··· Supplied text ···

All of which is of interest to precisely no one, but maybe if I make a very public resolution to go through and either post or delete them I'll actually do it? *sigh*


[Better come to an end, because we're definitely getting to *yawn*, what's that in the other browser window stage of things...]


So it's probably not really surprising that it was sometime past 2 am when I hit the 'save entry' button last night, after which I couldn't fall asleep for a while and woke up proportionally tired when the alarm rang about five hours later because I had a date for breakfast & movie with some people from work. We saw Les Temps Qui Changent, which was mostly okay-ish, if not exactly compelling. It does this French movie thing where almost nothing changes or is resolved throughout the movie (which no doubt is truer to life, but doesn't really appeal to me very much when it comes to movies and books), except they gave it a sort-of kind-of comparatively happy ending which I could have done without, because I found Depardieu's character's behaviour equally sad and creepy and don't really believe it should pay off in the end. And half-way through I got a little nauseous (Coffee for breakfast? Still not a good idea.), a lot tired, lost the concentration to even try to follow the French dialogue and mostly stuck to the subtitles.


Rest of the day was uneventful except that there seems to be something wrong with my bike again and emails I wanted to write were not written again, which brings us full circle, and I think I'm going to bed now.

Comments

( 7 comments — Leave a comment )
wlotus
Jan. 21st, 2008 12:58 am (UTC)
I have never gotten used to the Stickies application, though the idea intrigues me. Do you find it useful?

··· Entries provided ···

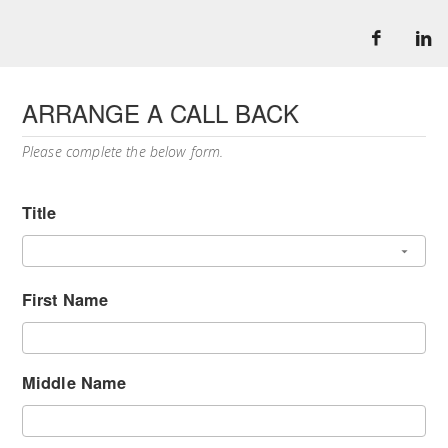
ARRANGE A CALL BACK
Please complete the below form.
Title
First Name
Middle Name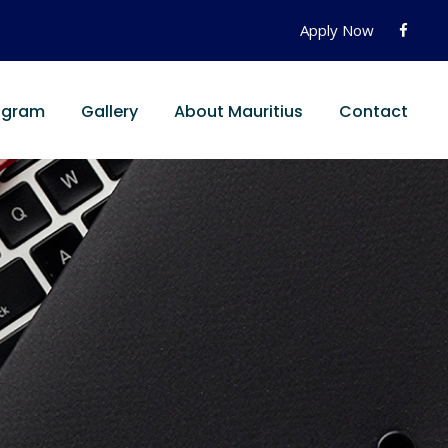
Apply Now
ogram
Gallery
About Mauritius
Contact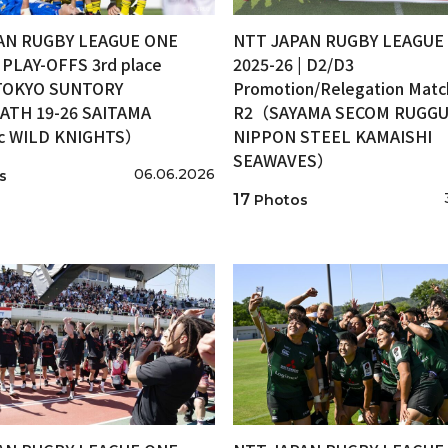
AN RUGBY LEAGUE ONE
NTT JAPAN RUGBY LEAGUE
| PLAY-OFFS 3rd place
2025-26 | D2/D3
OKYO SUNTORY
Promotion/Relegation Matc
ATH 19-26 SAITAMA
R2（SAYAMA SECOM RUGGUT
ic WILD KNIGHTS）
NIPPON STEEL KAMAISHI
SEAWAVES）
06.06.2026
s
17
Photos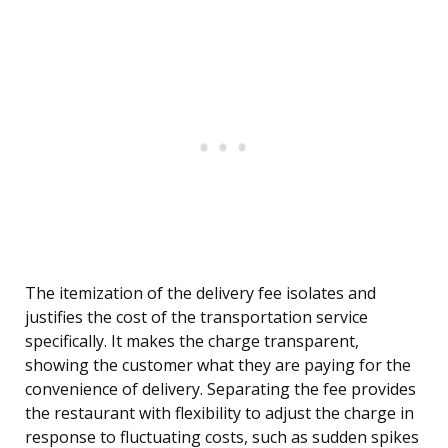
The itemization of the delivery fee isolates and
justifies the cost of the transportation service
specifically. It makes the charge transparent,
showing the customer what they are paying for the
convenience of delivery. Separating the fee provides
the restaurant with flexibility to adjust the charge in
response to fluctuating costs, such as sudden spikes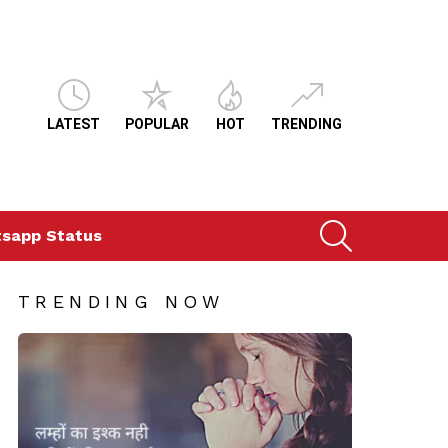
LATEST
POPULAR
HOT
TRENDING
SEARCH
sapp Status
TRENDING NOW
ts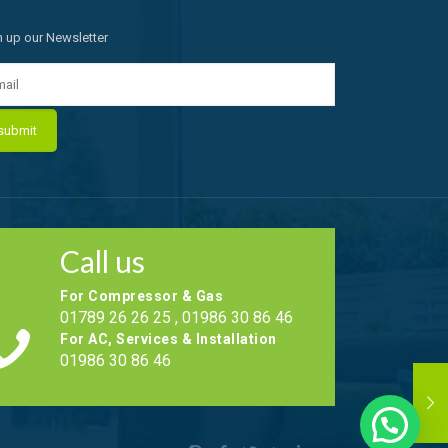
n up our Newsletter
Call us
For Compressor & Gas
01789 26 26 25 , 01986 30 86 46
For AC, Services & Installation
01986 30 86 46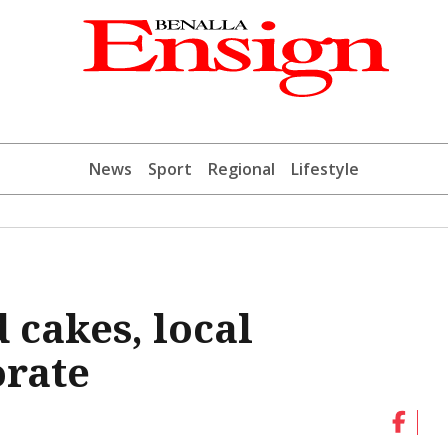
News
Sport
Regional
Lifestyle
 cakes, local
orate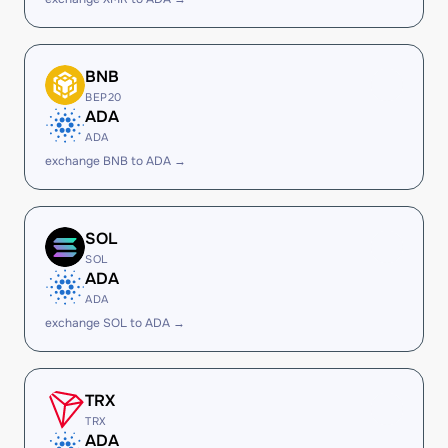
BNB
BEP20
ADA
ADA
exchange BNB to ADA →
SOL
SOL
ADA
ADA
exchange SOL to ADA →
TRX
TRX
ADA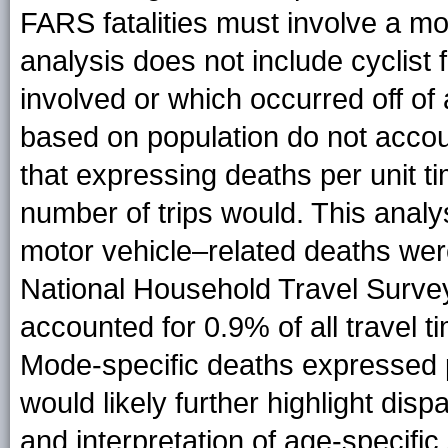
FARS fatalities must involve a mot
analysis does not include cyclist f
involved or which occurred off of 
based on population do not accoun
that expressing deaths per unit ti
number of trips would. This anal
motor vehicle–related deaths wer
National Household Travel Survey
accounted for 0.9% of all travel t
Mode-specific deaths expressed pe
would likely further highlight dis
and interpretation of age-specific 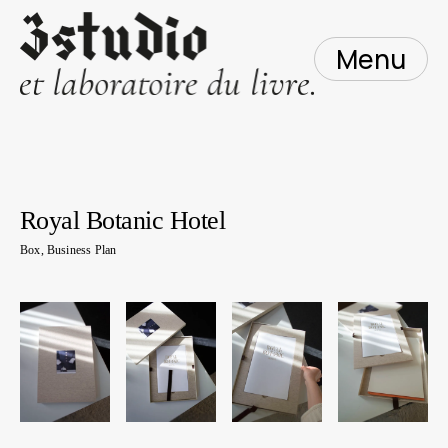
Skip
to
content
Menu
Royal Botanic Hotel
Box
,
Business Plan
1
mai
2016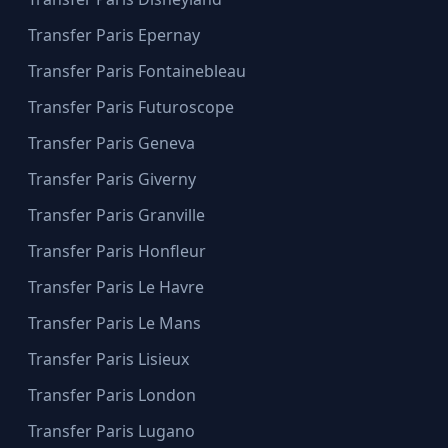
Transfer Paris Epernay
Transfer Paris Fontainebleau
Transfer Paris Futuroscope
Transfer Paris Geneva
Transfer Paris Giverny
Transfer Paris Granville
Transfer Paris Honfleur
Transfer Paris Le Havre
Transfer Paris Le Mans
Transfer Paris Lisieux
Transfer Paris London
Transfer Paris Lugano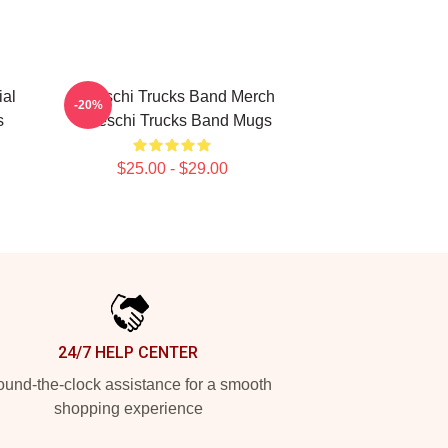
ial
Tedeschi Trucks Band Merch
-20%
s
Tedeschi Trucks Band Mugs
$25.00 - $29.00
24/7 HELP CENTER
und-the-clock assistance for a smooth
shopping experience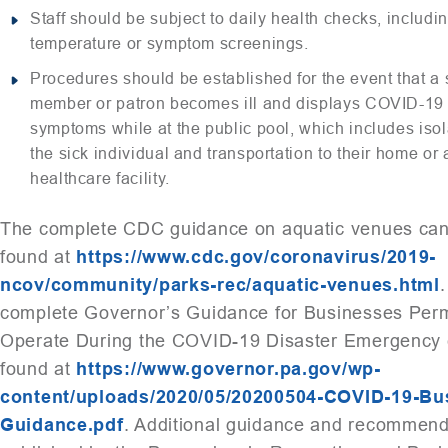
Staff should be subject to daily health checks, includi
temperature or symptom screenings.
Procedures should be established for the event that a s
member or patron becomes ill and displays COVID-19
symptoms while at the public pool, which includes isol
the sick individual and transportation to their home or 
healthcare facility.
The complete CDC guidance on aquatic venues ca
found at
https://www.cdc.gov/coronavirus/2019-
ncov/community/parks-rec/aquatic-venues.html
complete Governor’s Guidance for Businesses Perm
Operate During the COVID-19 Disaster Emergency 
found at
https://www.governor.pa.gov/wp-
content/uploads/2020/05/20200504-COVID-19-Bu
Guidance.pdf
. Additional guidance and recommend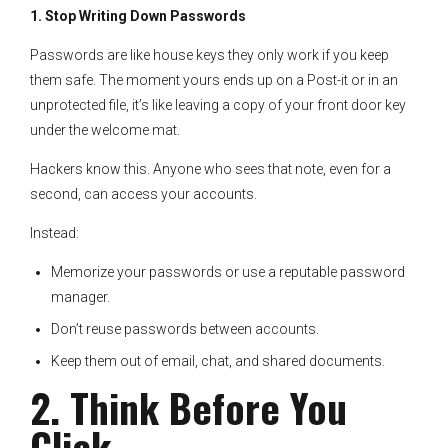
1. Stop Writing Down Passwords
Passwords are like house keys they only work if you keep
them safe. The moment yours ends up on a Post-it or in an
unprotected file, it’s like leaving a copy of your front door key
under the welcome mat.
Hackers know this. Anyone who sees that note, even for a
second, can access your accounts.
Instead:
Memorize your passwords or use a reputable password
manager.
Don’t reuse passwords between accounts.
Keep them out of email, chat, and shared documents.
2. Think Before You
Click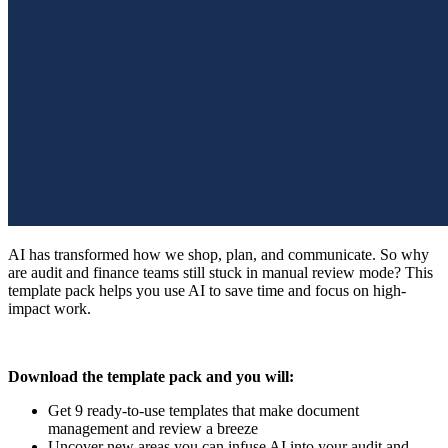
AI has transformed how we shop, plan, and communicate. So why
are audit and finance teams still stuck in manual review mode? This
template pack helps you use AI to save time and focus on high-
impact work.
Download the template pack and you will:
Get 9 ready-to-use templates that make document
management and review a breeze
Uncover new areas you can infuse AI into your audit and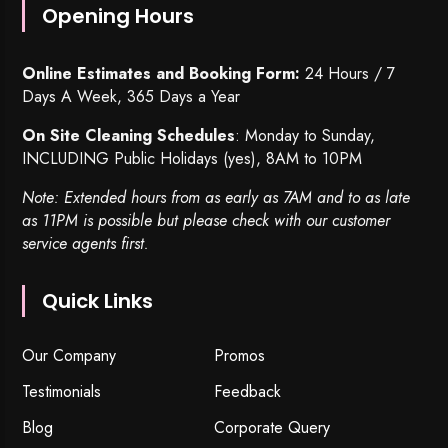
Opening Hours
Online Estimates and Booking Form:
24 Hours / 7
Days A Week, 365 Days a Year
On Site Cleaning Schedules
: Monday to Sunday,
INCLUDING Public Holidays (yes), 8AM to 10PM
Note: Extended hours from as early as 7AM and to as late
as 11PM is possible but please check with our customer
service agents first.
Quick Links
Our Company
Promos
Testimonials
Feedback
Blog
Corporate Query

···

Task set:
**a.** Answer these from the blog post about the late night and the movie outing:
(i) Roughly what time was it when the 'save entry' button was hit?
(ii) What movie did the group from work see?
(iii) Which application does the commenter say they never got used to?
**b.** Write what comes next in the blog post about the late night and the movie outing, picking up after its last line.

Exercise results:
**a.**
(i) Sometime past 2 am.
(ii) Les Temps Qui Changent.
(iii) The Stickies application.

**b.**
solitary_summer
Jan. 21st, 2008 07:02 pm (UTC)
Very. If I'm going to write (e.g.) a review (if my collections of rambling thoughts pass as such) for something and already know that it's going to be longer, I open TextEdit, but for just jotting down something that crosses my mind while I'm online, for saving half-written lj-entries that I'm too lazy to finish at the moment, that kind of thing, it's perfect...
wlotus
Jan. 21st, 2008 07:06 pm (UTC)
I'm cleaning out my blog, and I've been using Stickies to store quotes and entries I don't yet have a home for. It's quite handy.
ext_72315
Jan. 21st, 2008 09:22 am (UTC)
Not much of a writer? That sounds exactly like me writing! (Which is only comforting if we agree to consider me a bit of a writer, of course.)

And, blimey, I thought I was a multitasker... the mere sight of the picture scared the shit out of my brain cells. :P
solitary_summer
Jan. 21st, 2008 07:08 pm (UTC)
Actually that is comforting - I always thought people more or less started at the beginning and worked their way through to the end, rather than start somewhere in the middle and jump back & forth & all over the place erratically...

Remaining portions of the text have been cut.